I think that’s a lesson anyone can get from Bob Dylan, regardless of one’s opinion of his work. Focus on your thing(s) for a long time and the payoff from that sustained effort can be significant. I know that’s not some new idea, but even a legendary figure who seems to be inherently more talented than most actually benefits from something just like others do. See? Dylan’s just a regular person.
He’s got innate talent, he’s skilled, he’s had some good luck (like anyone, but it’s often overlooked with (and by) the successful), and there are plenty of interviews with others that make clear he’s also a regular person in terms of having interests, showing a sense of humor, being curious, etc. The two things that always stand out to me are 1) how he used his wealth to shield himself from the world of fame and the often overbearing culture of the US and 2) how he didn’t let that wealth which was realized in his mid 20s affect his work ethic. The author does well talking about that Dylan work ethic just as it pertains to his work as a musician (there are many other areas outside the scope of this piece):
> The more time you spend in the Archive the more you find yourself overcome by the intensity of Dylan’s work ethic, the pathology of his drive. Scraps of paper bags, the backs of receipts, both sides of a business card, the insides of used matchbooks, hotel stationery from Miami and Sydney, from Skopje and Tokyo.
> It’s tempting to call this graphomania, but you don’t think he suffers from a compulsion to write per se. It’s more that his mind never stops racing. He’s always thinking, riffing a mile a minute about girls and the fates of nations and chord progressions and what it is God put us here for (though in his hand it is nearly always written “G-d,” the Jewish way) and a better rhyme for the line and whatever he sees out the window and some old blues song and a tall tale sprung out of a daydream and he’s writing it all down not because he thinks he’s gonna use it—though he might, that’s why he’s saving it—but because it has to go somewhere. He has to get it out of his head. And so he is always, always writing, the gaunt letters straining ahead like hard-driven horses, the ideas pouring forth one on top of the next, good ones and bad ones, brilliance and bullshit, not that he’d know the difference, at least not right now, and sometimes the pages bear trace logics of association or sequence but mostly, you think, they’re random. This and that and that and that and this.

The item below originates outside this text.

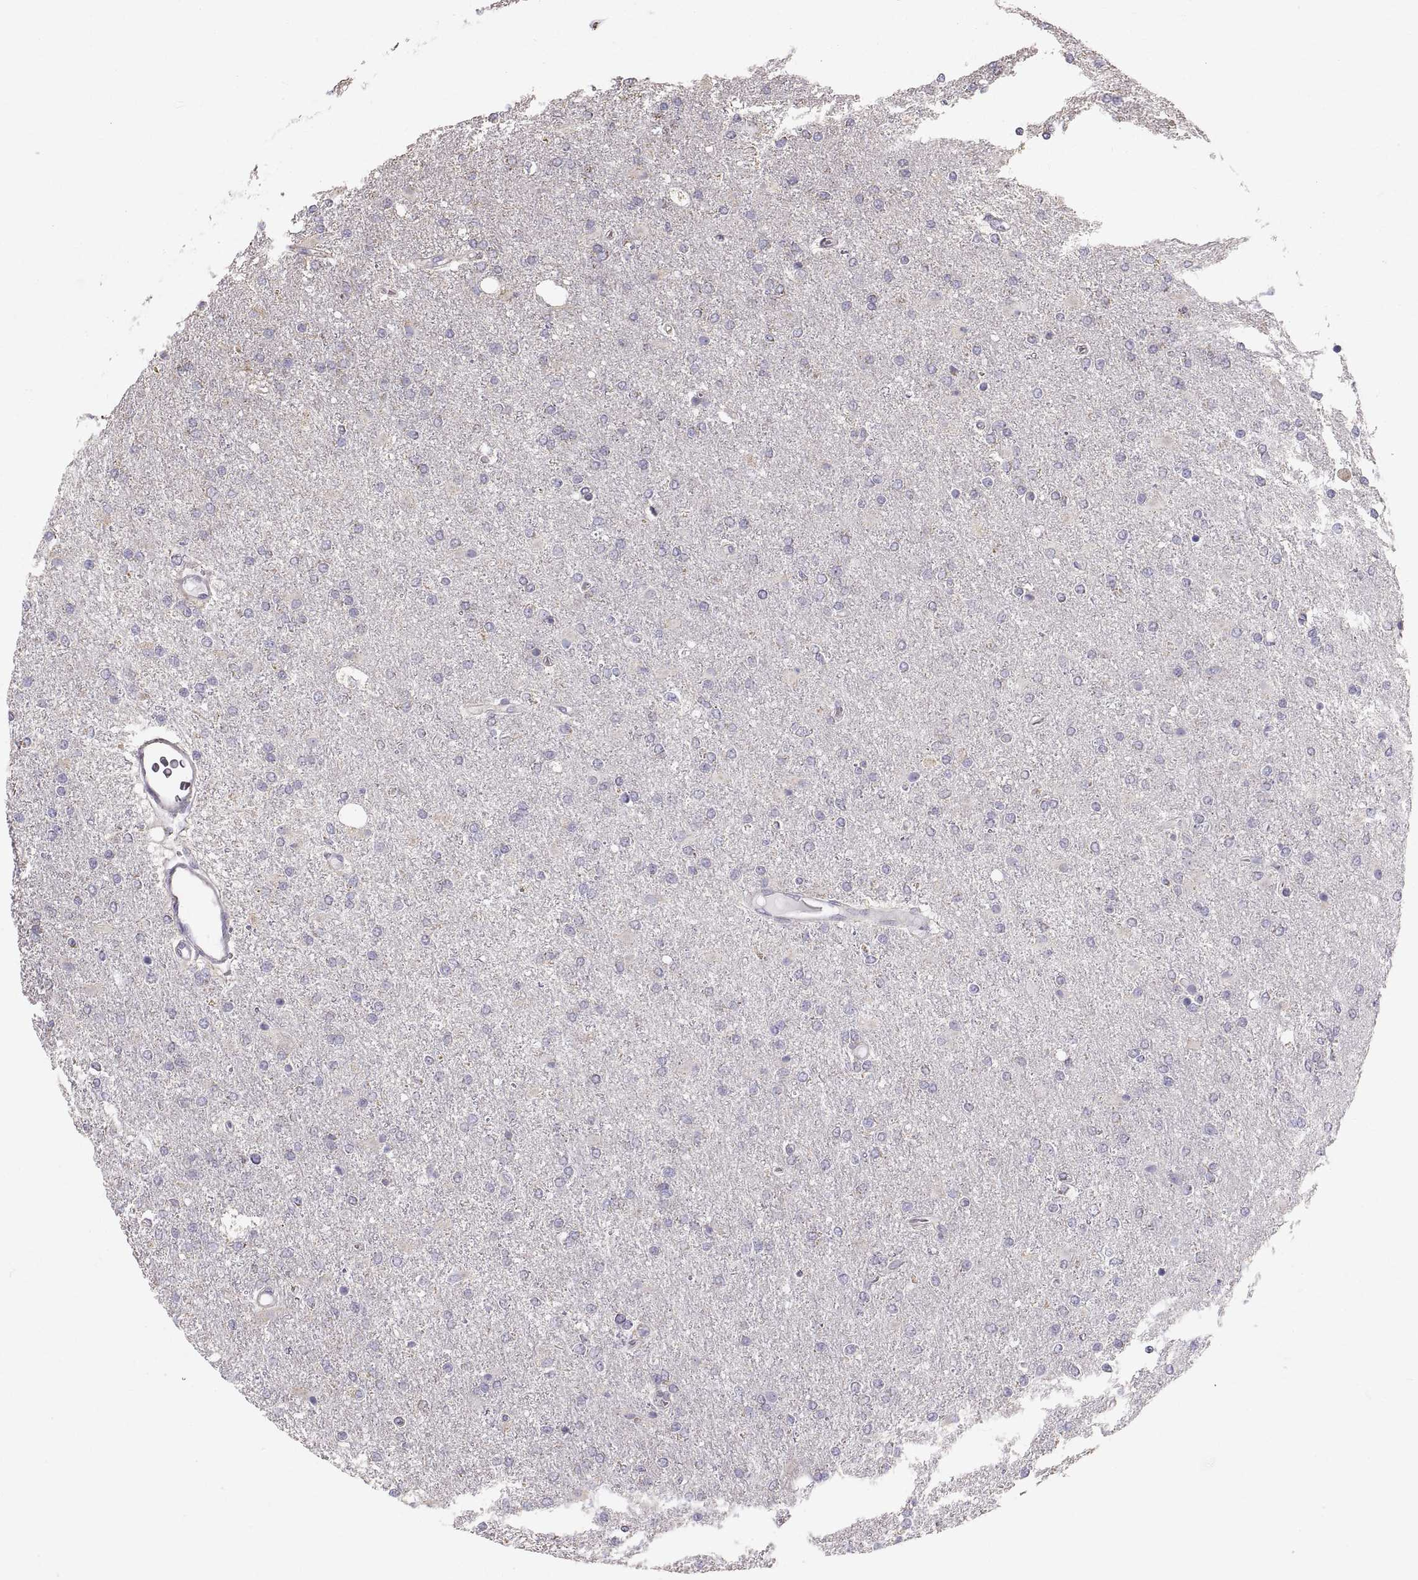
{"staining": {"intensity": "negative", "quantity": "none", "location": "none"}, "tissue": "glioma", "cell_type": "Tumor cells", "image_type": "cancer", "snomed": [{"axis": "morphology", "description": "Glioma, malignant, High grade"}, {"axis": "topography", "description": "Cerebral cortex"}], "caption": "Immunohistochemistry (IHC) image of glioma stained for a protein (brown), which demonstrates no staining in tumor cells.", "gene": "STMND1", "patient": {"sex": "male", "age": 70}}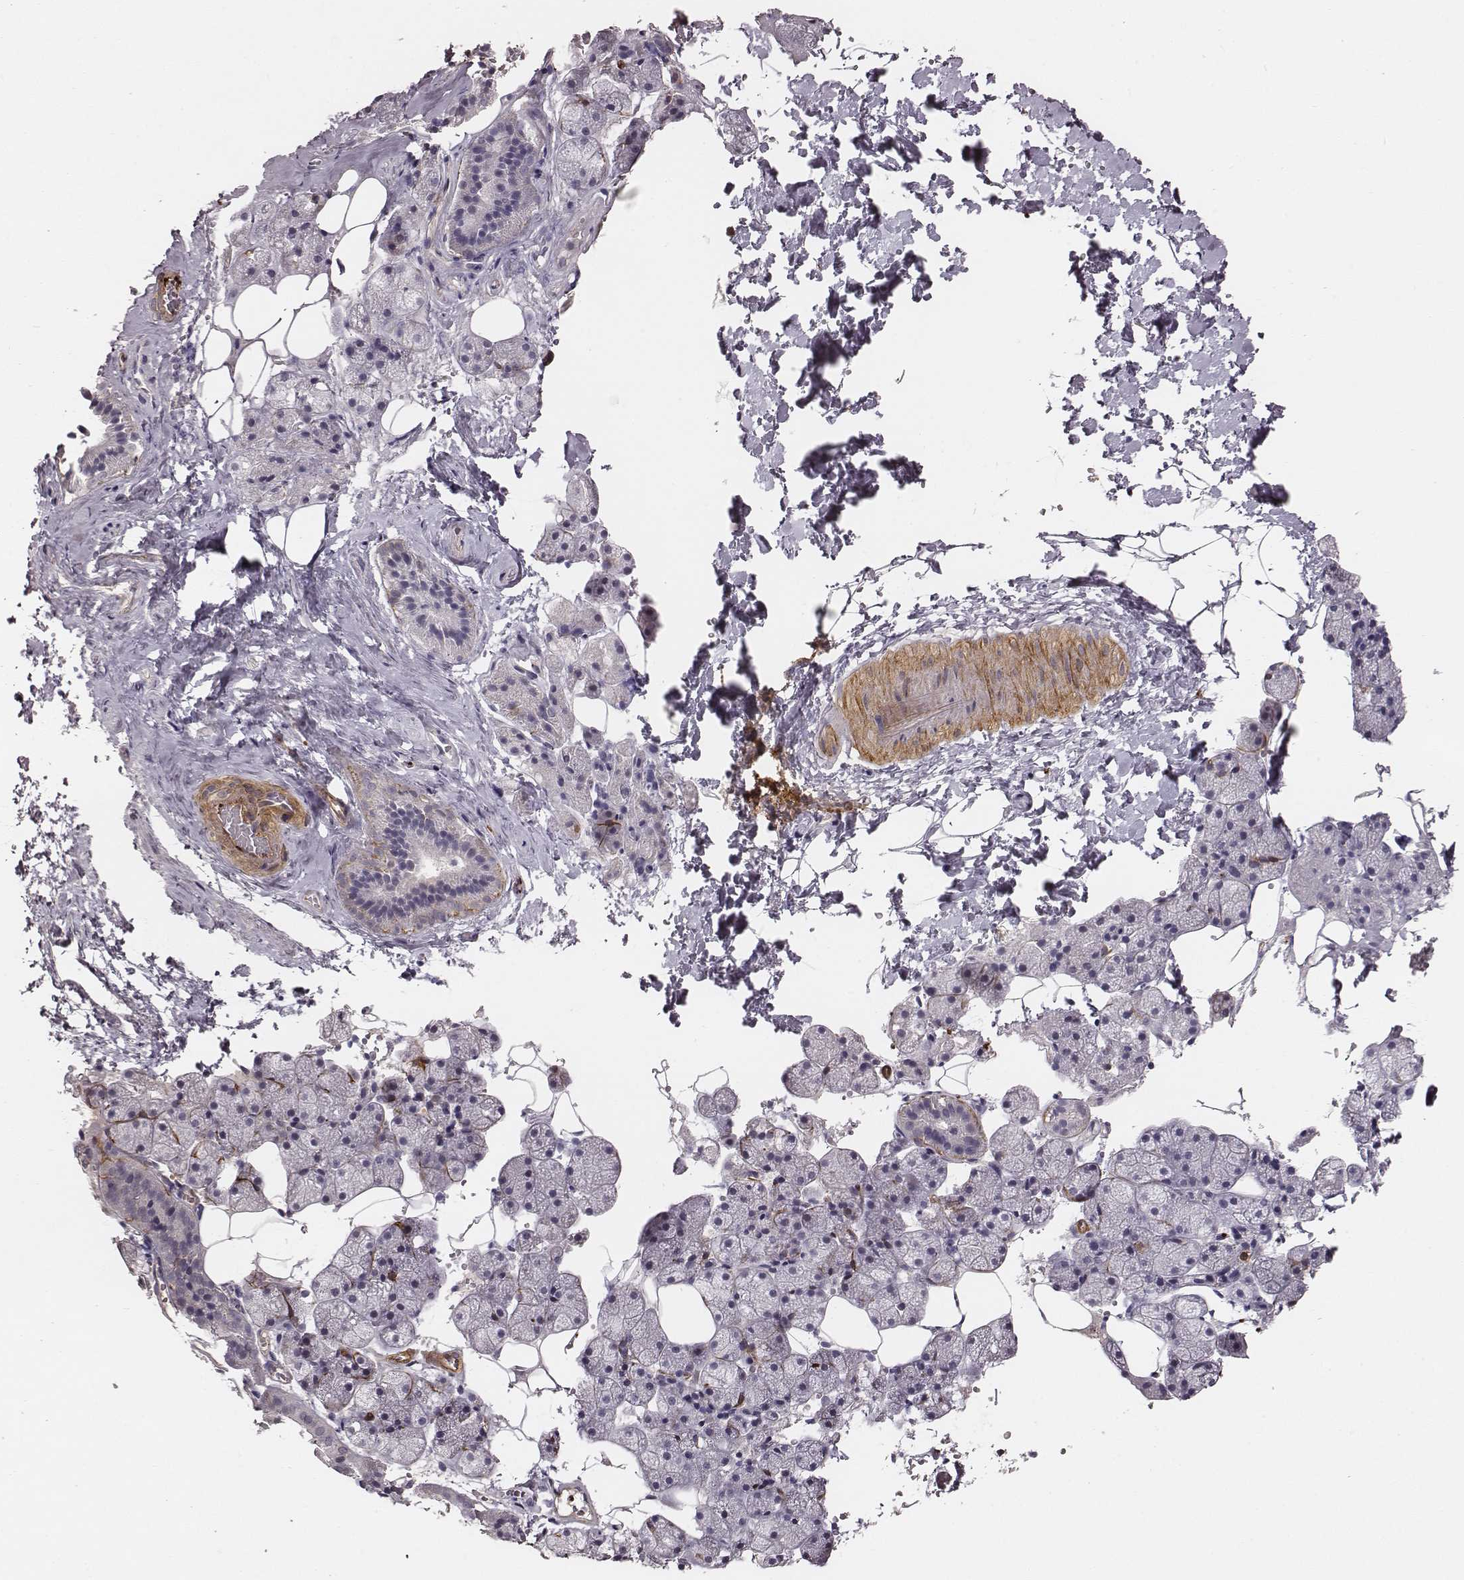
{"staining": {"intensity": "negative", "quantity": "none", "location": "none"}, "tissue": "salivary gland", "cell_type": "Glandular cells", "image_type": "normal", "snomed": [{"axis": "morphology", "description": "Normal tissue, NOS"}, {"axis": "topography", "description": "Salivary gland"}], "caption": "High power microscopy micrograph of an immunohistochemistry (IHC) micrograph of benign salivary gland, revealing no significant staining in glandular cells.", "gene": "ZYX", "patient": {"sex": "male", "age": 38}}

The painstaking editing and revision will happen (eleven drafts of “Jokerman,” forty of “Dignity,” twenty pages of potential lyrics for “Like a Rolling Stone”), but for now it’s all he can do to bottle the lightning as it strikes. How does it feel? To you, it feels like the inexhaustibility of being Bob Dylan in any given minute must be exhausting. Now imagine doing it all day every day for eighty-three years. Imagine you’re doing it right now.
I think that’s a lesson anyone can get from Bob Dylan, regardless of one’s opinion of his work. Focus on your thing(s) for a long time and the payoff from that sustained effort can be significant. I know that’s not some new idea, but even a legendary figure who seems to be inherently more talented than most actually benefits from something just like others do. See? Dylan’s just a regular person.
Dylan wouldn’t be the only person to turn graphomania into a viable business. Look at Brandon Sanderson.